:: GIVEN TASK 1 ::
Please retype the records, beginning at their first line and stopping after the line that contains "var sketch = newSketch(context, id". Leave the pictures out of your copy.

:: PASSAGE SHOWN ::
━━━━━━━━

Third-Party Research & Methodology Only

This section shares summaries of third-party academic research and descriptions of quantitative models. The content represents the findings of the original researchers, not the opinions or recommendations of Foxholm Financial. Foxholm Financial does not publish hypothetical or backtested performance metrics on its quantitative research pages. All content is restricted to methodology, signal construction, factor logic, and risk architecture. SEC rules require that investment advisers not present misleading performance data, and our methodology-only approach reflects that standard and the firm's fiduciary obligations.

ML Stock Prediction

Machine Learning Trading Strategy Signal Generation

Robert Stowe, AAMS® Investment Advisor

Machine learning (ML) stock prediction uses algorithms that learn patterns from historical data to forecast future stock price movements. Instead of coding specific rules by hand, ML models discover relationships in the data on their own, potentially finding patterns too complex for a human analyst to specify.

The appeal is straightforward: financial markets generate enormous amounts of data, and ML algorithms are designed to find structure in large, noisy datasets. The challenge is equally straightforward: financial data is extraordinarily noisy, the patterns change over time, and the risk of overfitting (finding patterns that are real in historical data but do not persist in the future) is severe. Most ML models that look impressive in a backtest fail to generate meaningful predictions on new, unseen data.

Conceptual Framework

ML stock prediction belongs to the broader field of supervised learning: the algorithm is given historical examples of inputs (features) and outputs (what happened next), and it learns a mapping between them. The goal is to build a model that generalizes beyond the training data and produces useful predictions on data it has never seen.

This differs from traditional quantitative finance, where the researcher specifies a model based on economic theory (e.g., "stocks with low price-to-earnings ratios tend to outperform"). In ML, the algorithm discovers the relationships itself. This flexibility is both the method's strength and its primary vulnerability: a flexible model can fit any dataset, including the noise.

Core Assumptions

ML stock prediction makes implicit assumptions about the nature of financial markets. These are rarely stated explicitly but profoundly affect whether the approach works:

Patterns exist in the data: The approach assumes that there are repeating, learnable relationships between input features and future returns. If markets were perfectly efficient (all available information immediately reflected in prices), there would be no patterns to learn. The academic consensus is that markets are mostly efficient, with small, fleeting inefficiencies that are difficult to capture consistently.

━━━━━━━━

:: DATA ENTRIES ::
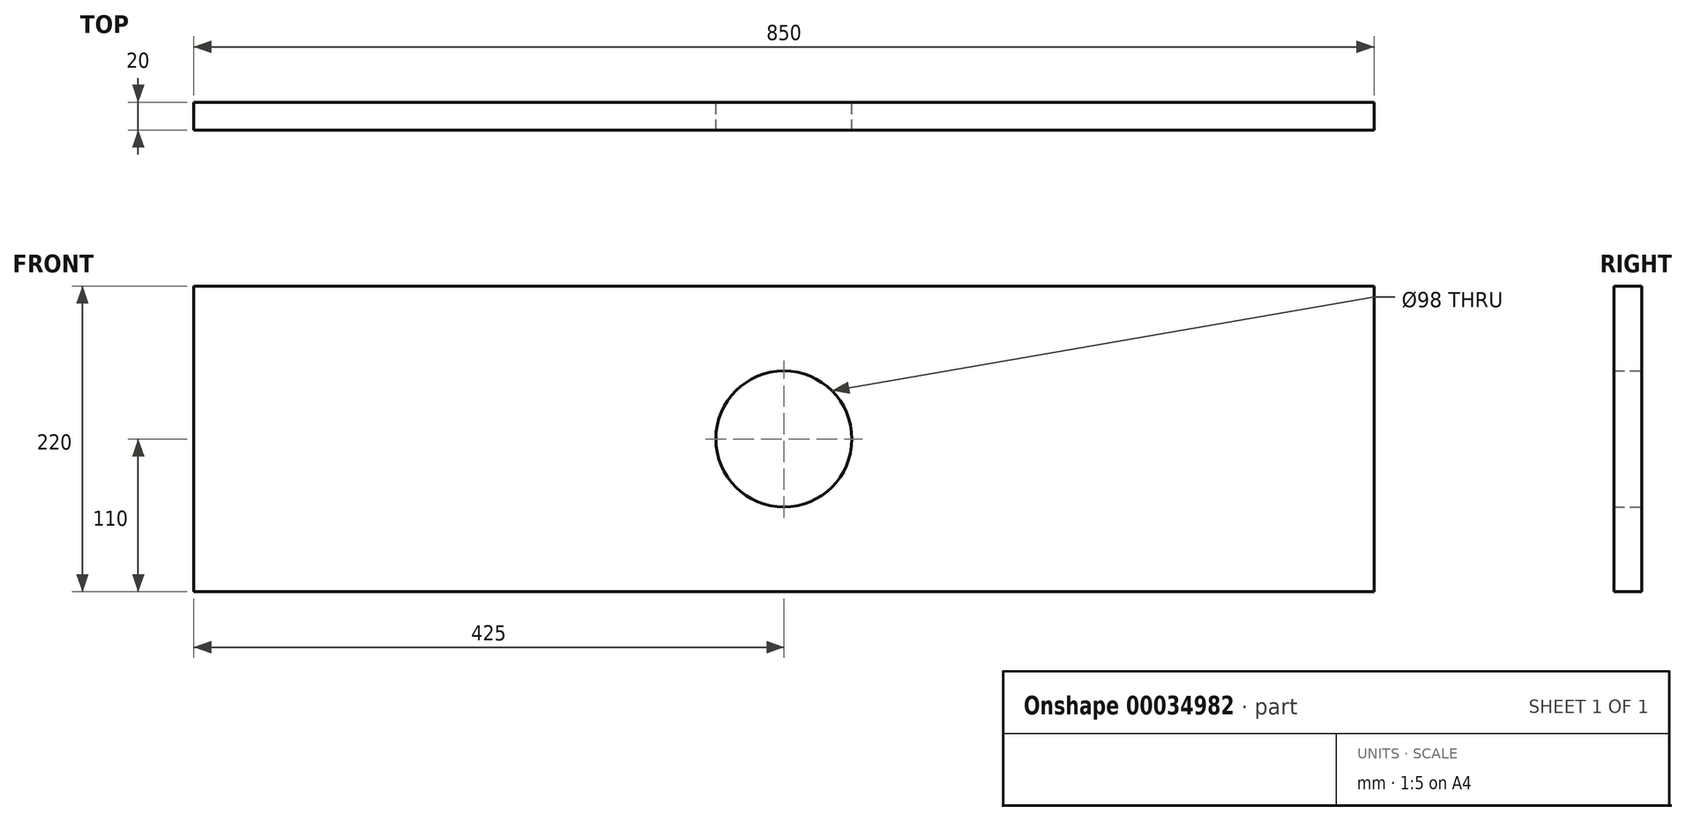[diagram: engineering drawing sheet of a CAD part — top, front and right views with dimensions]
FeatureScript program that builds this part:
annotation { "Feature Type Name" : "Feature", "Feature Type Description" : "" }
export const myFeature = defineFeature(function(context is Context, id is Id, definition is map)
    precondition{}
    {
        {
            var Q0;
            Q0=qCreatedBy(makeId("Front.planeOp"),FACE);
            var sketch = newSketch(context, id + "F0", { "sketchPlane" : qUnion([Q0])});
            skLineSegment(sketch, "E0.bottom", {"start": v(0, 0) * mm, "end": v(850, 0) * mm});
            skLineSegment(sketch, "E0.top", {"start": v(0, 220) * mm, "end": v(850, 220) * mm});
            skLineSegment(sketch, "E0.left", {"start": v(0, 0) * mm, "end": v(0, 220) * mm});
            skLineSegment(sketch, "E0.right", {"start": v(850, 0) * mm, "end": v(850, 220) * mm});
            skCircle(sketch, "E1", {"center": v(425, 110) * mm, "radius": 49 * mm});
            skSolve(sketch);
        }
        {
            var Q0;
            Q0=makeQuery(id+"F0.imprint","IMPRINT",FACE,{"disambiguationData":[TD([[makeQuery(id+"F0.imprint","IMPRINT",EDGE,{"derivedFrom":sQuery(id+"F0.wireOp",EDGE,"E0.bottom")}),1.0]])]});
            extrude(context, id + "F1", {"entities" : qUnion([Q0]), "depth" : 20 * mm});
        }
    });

━━━━━━━━

:: GIVEN TASK 2 ::
In the passage on machine learning stock prediction, what is the academic consensus about market efficiency?

:: OUTPUT 1 ::
[diagram: engineering drawing sheet of a CAD part — top, front and right views with dimensions]
FeatureScript program that builds this part:
annotation { "Feature Type Name" : "Feature", "Feature Type Description" : "" }
export const myFeature = defineFeature(function(context is Context, id is Id, definition is map)
    precondition{}
    {
        {
            var Q0;
            Q0=qCreatedBy(makeId("Front.planeOp"),FACE);
            var sketch = newSketch(context, id + "F0", { "sketchPlane" : qUnion([Q0])});

:: OUTPUT 2 ::
Markets are mostly efficient, with small, fleeting inefficiencies that are difficult to capture consistently.